Dear Madame President,

I hope that this email finds you well and I wish you and your parliamentary colleagues every success in discharging your important responsibilities. Please excuse my intrusion but I am writing to you about a matter of grave concern to me and thousands of other people concerned for freedom, democracy and justice.

As the former Speaker of the House of Commons, I must express my dismay over the reports about a Bill proposed to the Belgian Parliament, which would ultimately pave the way for the return to Iran of a senior Vienna-based Iranian diplomat, Assadollah Assadi, convicted by a court in Belgium and sentenced to 20 years’ imprisonment for masterminding a plot to bomb a major gathering of the Iranian opposition in June 2018 in Paris.

Over the years many of my colleagues have attended that event, including more than two-dozen Peers and members of the House of Commons on that particular occasion. If that plot had been successful, hundreds, or perhaps even thousands, would have been killed or wounded, including many of my colleagues.

With all due respect, and as a former colleague, I find it inconceivable that Belgium, considered by many the capital of Europe, and a beacon of democracy and human rights, would even entertain entering into such a treaty with a regime universally recognized as the world’s leading human rights abuser and the most active state sponsor of terror. Here, we are not talking about a trustworthy actor with whom we should sign treaties of the kind customarily tabled before the Parliament. Rather, we are talking about a rogue state whose egregious abuse of human rights is reviled around the world.

Over the past four decades, the clerical regime of Iran has completely disregarded all international conventions and covenants. Aside from its horrendous human rights record at home, the Tehran regime has made terrorism an effective instrument of foreign policy, blackmail, and extortion against its foreign interlocutors. Regrettably, all too often, gullible people have fallen into the trap of offering concessions to this regime in the futile hope that it would moderate its behaviour, never mindful that a leopard does not change its spots.

This treaty is flawed in its foundations. First, it helps Assadi and his three accomplices, who should rot in a Belgian jail for the heinous conspiracy they hatched, to escape justice and accountability. Second, this ill-advised initiative makes it clear that the ruling theocracy in Iran can get away with terrorist murder. What guarantees are there that the mullahs would not again send their hit-squads to Europe to engage in terrorism and target dissidents, as they have done with impunity in the past four decades? Third, how can one even contemplate the idea that the very state which commissioned Assadi and his co-terrorists to plant the bomb, would keep them incarcerated once they are repatriated? Such a presumption is not only naïve, but an insult to our intellect. There is no question in my mind that they would be given a hero’s welcome. As is clear from court documents, this was an act of state-sponsored terror decided at the most senior echelons of the Iranian regime and not the personal initiative of a few rogue individuals. Fourth, this treaty and its subsequent passage, which I strongly advise you to oppose, set a dangerous precedent elsewhere in Europe, as other nations whose citizens are being held hostage by Tehran may attempt to strike similar deals. You concur, I hope, that such a development would make Europe a roaming ground for terrorist hit-squads sent by Tehran, and threaten not only the security of Europe but also the lives and liberties of Iranian refugees on Europe’s soil.

As such, I emphatically implore you as a colleague, to do everything in your power to oppose this legislation and urge the Government to withdraw it. Given its reputation as the seat of the European Union, NATO and the European Parliament, Belgium should stand with the oppressed people of Iran and not with their oppressors. The passage of this bill, which I hope will be blocked, would leave a dark stain on your government, and send exactly the wrong message to the Iranian people, who are risking their lives in the streets in recent months to overturn this medievalist theocracy.

In all conscience, I ask Belgium’s elected democratic parliamentarians to champion the people of Iran, not its murderous and tyrannical government.

=-=-=-=-=

Required tasks:
1. From the letter on the Belgian treaty bill, extract the passage from "Over the past" up to and including "change its spots.".
2. In one to three sentences, explain why the letter on the Belgian treaty bill says the treaty would set a dangerous precedent elsewhere in Europe.

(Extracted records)
=-=-=-=-=

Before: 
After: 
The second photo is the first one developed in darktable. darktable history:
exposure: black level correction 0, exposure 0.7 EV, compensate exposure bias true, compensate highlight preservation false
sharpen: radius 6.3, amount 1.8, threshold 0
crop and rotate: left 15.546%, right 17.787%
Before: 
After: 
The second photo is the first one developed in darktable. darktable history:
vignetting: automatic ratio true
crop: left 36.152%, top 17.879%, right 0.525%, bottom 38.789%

=-=-=-=-=

Task responses:
1.
Over the past four decades, the clerical regime of Iran has completely disregarded all international conventions and covenants. Aside from its horrendous human rights record at home, the Tehran regime has made terrorism an effective instrument of foreign policy, blackmail, and extortion against its foreign interlocutors. Regrettably, all too often, gullible people have fallen into the trap of offering concessions to this regime in the futile hope that it would moderate its behaviour, never mindful that a leopard does not change its spots.

2. Other nations whose citizens are being held hostage by Tehran may attempt to strike similar deals. Such a development would make Europe a roaming ground for terrorist hit-squads sent by Tehran. It would threaten both the security of Europe and the lives and liberties of Iranian refugees on Europe's soil.